9. Pursuant to s 127 of the Act, when the Minister decides to cancel a visa under s 116(1) of the Act, he is to notify the visa holder of the decision in one of the ways prescribed in reg 2.55 of the Regulations.
10. Regulation 2.55(3)(c) provides that a document relating to the cancellation of a visa may be given:
(c) by dating it, and then dispatching it:
(i) within 3 working days (in the place of dispatch) of the date of the document; and
(ii) by prepaid post or by other prepaid means;
to the person’s last residential address, business address or post box address known to the Minister;
11. Regulation 2.55(7) provides for when a person is taken to have received a document dispatched by the Minister by prepaid post, in the following terms:
(7) If the Minister gives a document to a person by dispatching it by prepaid post or by other prepaid means, the person is taken to have received the document:
(a) if the document was dispatched from a place in Australia to an address in Australia — 7 working days (in the place of that address) after the date of the document;
Tribunal decision
12. On 6 January 2015, the Tribunal found that it had no jurisdiction to review the delegate’s decision because “the application was not made in accordance with the relevant legislation,” for the reasons that follow (CB 128 at [2]).
13. The Tribunal found that the notification letter (dated 13 October 2014) was dispatched by registered post (on 14 October 2014) to the applicant’s last residential address known to the Minister (CB 128 at [6] and [8]). The Tribunal was satisfied that the applicant was notified of the decision in accordance with the statutory requirements (CB 129 at [12]).
14. The Tribunal found that the applicant was taken to have been notified of the decision on 22 October 2014 and, therefore, that the prescribed period within which the review application could be made ended on 31 October 2014. The applicant did not apply to the Tribunal until 6 November 2014 (CB 129 at [13]).

### Provided material
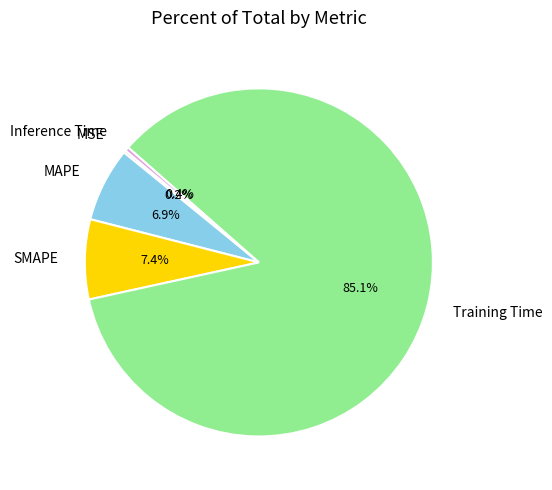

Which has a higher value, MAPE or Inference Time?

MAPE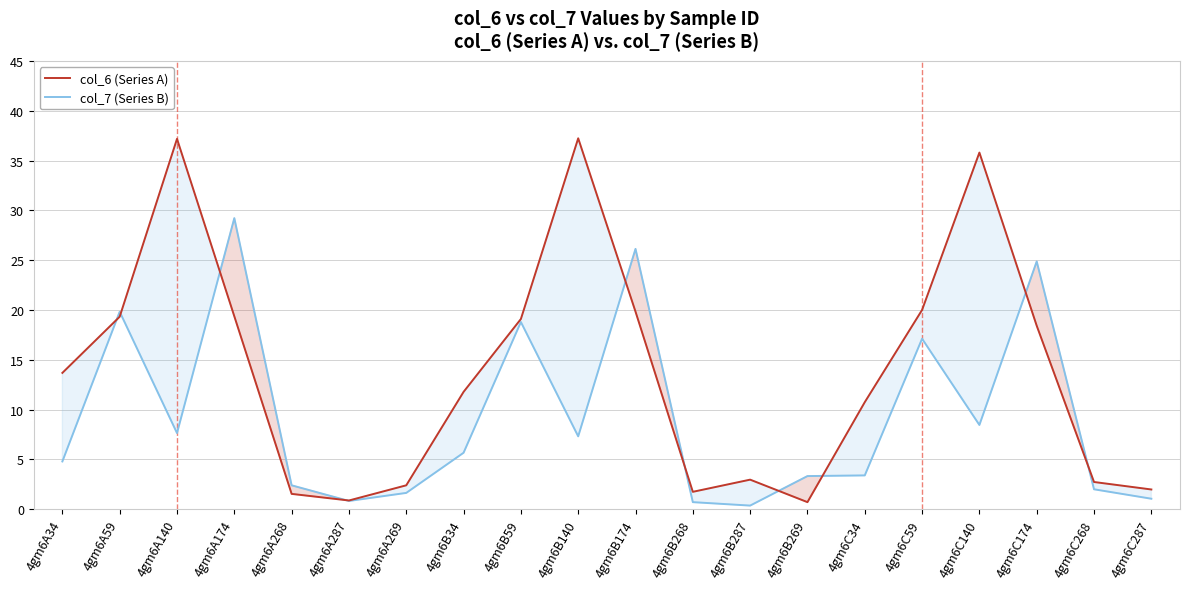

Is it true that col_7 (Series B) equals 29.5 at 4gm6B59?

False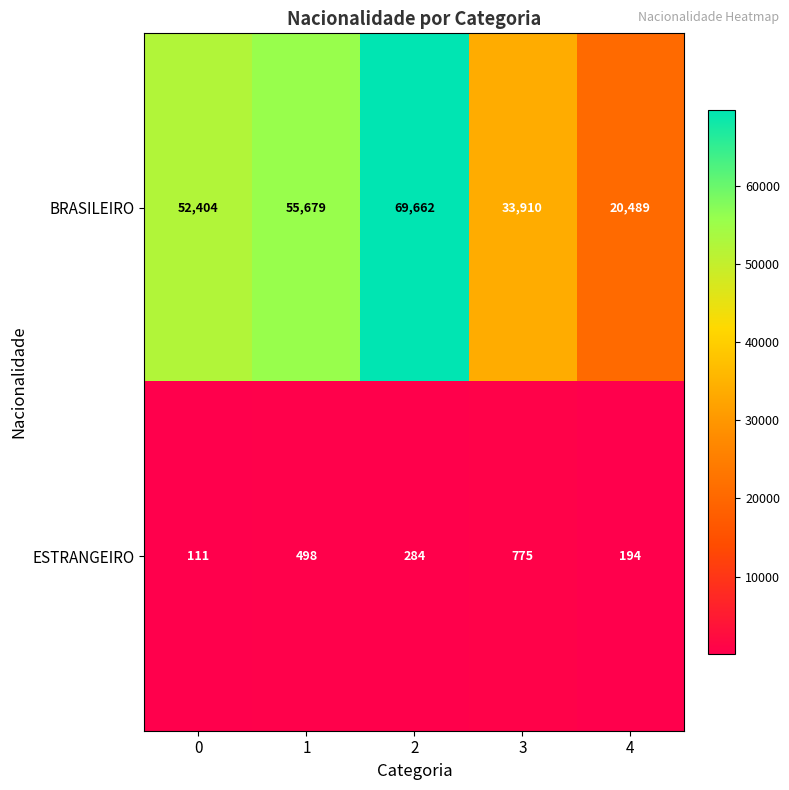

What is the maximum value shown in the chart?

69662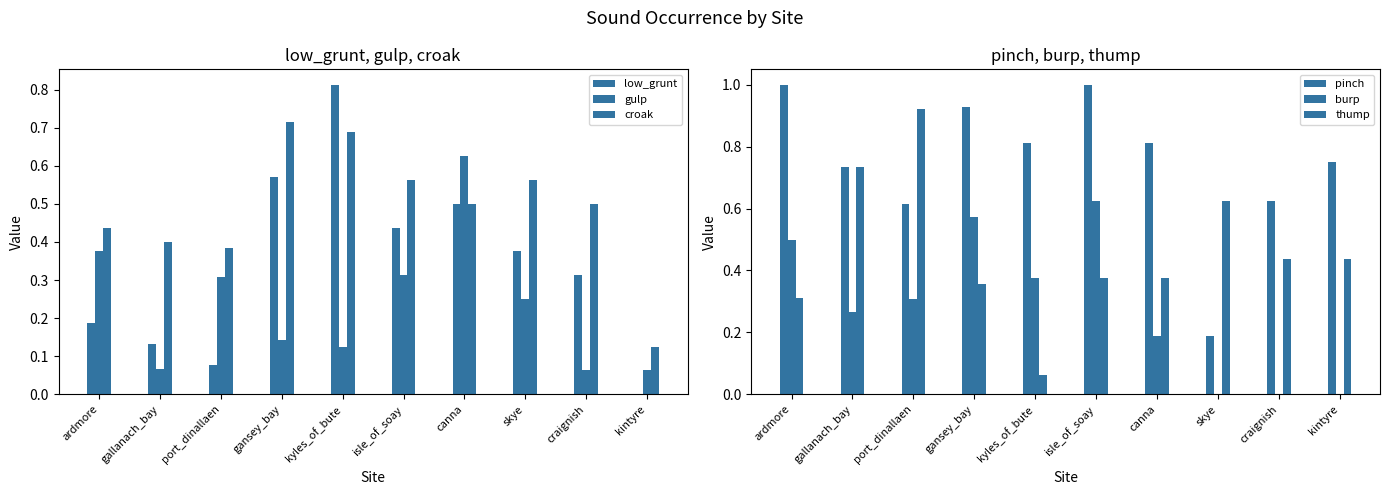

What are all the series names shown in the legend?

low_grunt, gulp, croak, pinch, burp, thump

### List of tasks
• 1. List every calendar date mentioned in the passage on the visa cancellation review.
• 2. Pick up the passage on the visa cancellation review after its last sentence and continue it.

### Response list
• 1.
6 January 2015
13 October 2014
14 October 2014
22 October 2014
31 October 2014
6 November 2014

• 2.
15. The Tribunal accepted the applicant’s representative’s submission that the applicant did not become aware that his visa had been cancelled until 3 November 2014 (CB 129 at [12]). However, on the basis that the application for review was not made in accordance with the legislation, the Tribunal found that it had no jurisdiction in the matter (CB 129 at [13]).”
The proceeding before this Court
The applicant was represented before this Court by Mr Paul Cutler, of counsel.
Counsel for the applicant confirmed the applicant relied on the grounds in an Amended Application filed on 2 March 2016, as follows:
“2. The Tribunal did not afford procedural fairness to the Applicant.
Particulars
(a) The Returned Registered Envelopes and incidental materials were not included in the first respondent’s reply of a bundle of documents to the Registered Migration Agent’s Freedom of Information Request.
(b) The Tribunal in making its decision subsequently sourced from the department returned registered Post envelopes marked-up to the Applicant’s residential address together with ancillary materials; these were not made available to the Applicant.
3. The Tribunal failed to consider whether section 494C(7) applied in circumstances where the Applicant claimed he had not received either the NOIC or the cancellation letter from the DIBP.”
Counsel for the applicant submitted that both grounds centred around the conduct of the MRT in failing to afford procedural fairness to the applicant by neither giving the applicant the tracking number of the ‘Notice of Cancellation’ sent by registered post on 14 October 2014 nor a copy of the envelope marked ‘Return to Sender’ of that letter received by the Department on 27 November 2014.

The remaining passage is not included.